His sign-off on the FOID card application allowed accused shooter Bobby Crimo to purchase firearms, including the Smith & Wesson M&P rifle used in the parade shooting, but it still needed to be approved by state police.

The older Crimo pleaded guilty to seven counts of misdemeanor reckless conduct in connection with his signature on the eve of a scheduled trial last year, agreeing to spend a couple weeks in jail in exchange for prosecutors reducing the charges from felonies.

Heavily redacted copies of the complaints were first obtained through public records requests by The Center Square, which reported there have been 29 separate claims.

One complaint describes Crimo as having had a “turbulent youth,” during which police visited his home nearly 20 times between 2009 and 2014, including for domestic violence calls.

Despite his troubled history, Crimo was able to obtain a FOID card in 2020, a decision the lawsuits describe as negligence on the part of the Illinois State Police.
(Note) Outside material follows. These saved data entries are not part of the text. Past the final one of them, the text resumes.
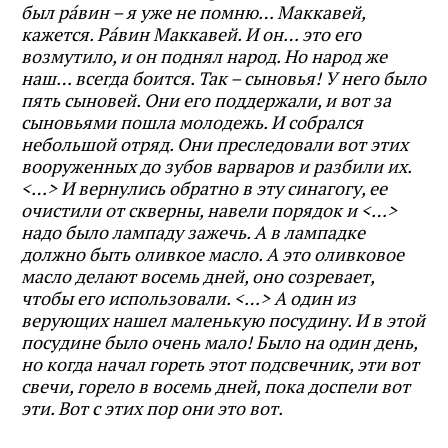
был ра́вин – я уже не помню… Маккавей,
кажется. Ра́вин Маккавей. И он… это его
возмутило, и он поднял народ. Но народ же
наш… всегда боится. Так – сыновья! У него было
пять сыновей. Они его поддержали, и вот за
сыновьями пошла молодежь. И собрался
небольшой отряд. Они преследовали вот этих
вооруженных до зубов варваров и разбили их.
<…> И вернулись обратно в эту синагогу, ее
очистили от скверны, навели порядок и <…>
надо было лампаду зажечь. А в лампадке
должно быть оливкое масло. А это оливковое
масло делают восемь дней, оно созревает,
чтобы его использовали. <…> А один из
верующих нашел маленькую посудину. И в этой
посудине было очень мало! Было на один день,
но когда начал гореть этот подсвечник, эти вот
свечи, горело в восемь дней, пока доспели вот
эти. Вот с этих пор они это вот.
“[ISP Troop No. 3] were aware or should have been aware that the Shooter presented a ‘clear and present danger’ which would have disqualified him from obtaining a FOID card prior to the Fourth of July shooting and/or which would have allowed his guns to be taken away from him,” one complaint said.

Families of the victims, represented by attorneys with the firms Romanucci & Blandin and Levin & Perconti, seek a total of $58 million from the state agency — $2 million for each claim.
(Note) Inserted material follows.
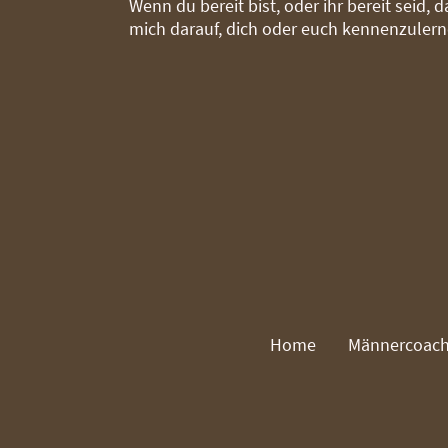
Wenn du bereit bist, oder ihr bereit seid, 
mich darauf, dich oder euch kennenzulern
Home
Männercoach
The lawsuits describe the 2022 Fourth of July shooting as “foreseeable and preventable” and accuse the state of failing to follow procedures that could have disqualified Crimo from obtaining firearms.

Following the shooting ISP officials said they changed the department’s policies regarding “clear and present danger” reports, and state lawmakers passed new firearm regulations, the Protect Illinois Communities Act, which defined guns like the one Crimo is alleged to have used as assault weapons, banned their sale and regulated their possession.
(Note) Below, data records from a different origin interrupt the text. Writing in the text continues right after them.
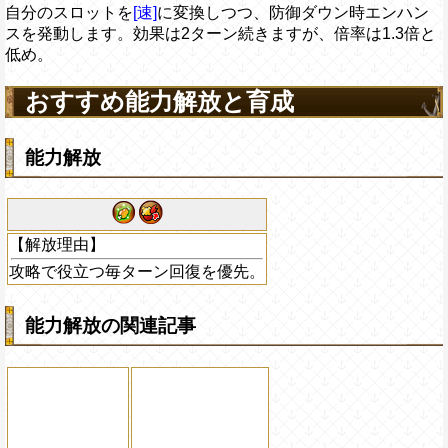
自分のスロットを
[速]
に変換しつつ、防御ダウン時エンハン
スを発動します。効果は2ターン続きますが、倍率は1.3倍と
低め。
おすすめ能力解放と育成
能力解放
【解放理由】
攻略で役立つ毎ターン回復を優先。
能力解放の関連記事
The pending suits in the Illinois Court of Claims are separate from other state civil lawsuits against Crimo and his father, gunmaker Smith & Wesson, firearm retailers involved in the sale of the rifle found at the scene of the shooting.

At Thursday’s hearing in Crimo’s murder trial, Rossetti set a status hearing for Oct. 2 for both sides to finish filing motions and scheduled a Nov. 14 hearing to argue all pending motions.

Prosecutors have previously filed motions indicating that they intend to submit as evidence the Bureau of Alcohol, Tobacco, Firearms and Explosives trace summary that shows that Crimo legally purchased the rifle in question on Feb. 13, 2020, as well as bank records showing he spent about $570 on it.

They also plan to call as a witness a former school resource officer from Highland Park High School, who identified Crimo from surveillance photos on the day of the shooting.

Crimo’s trial is scheduled for February 2025.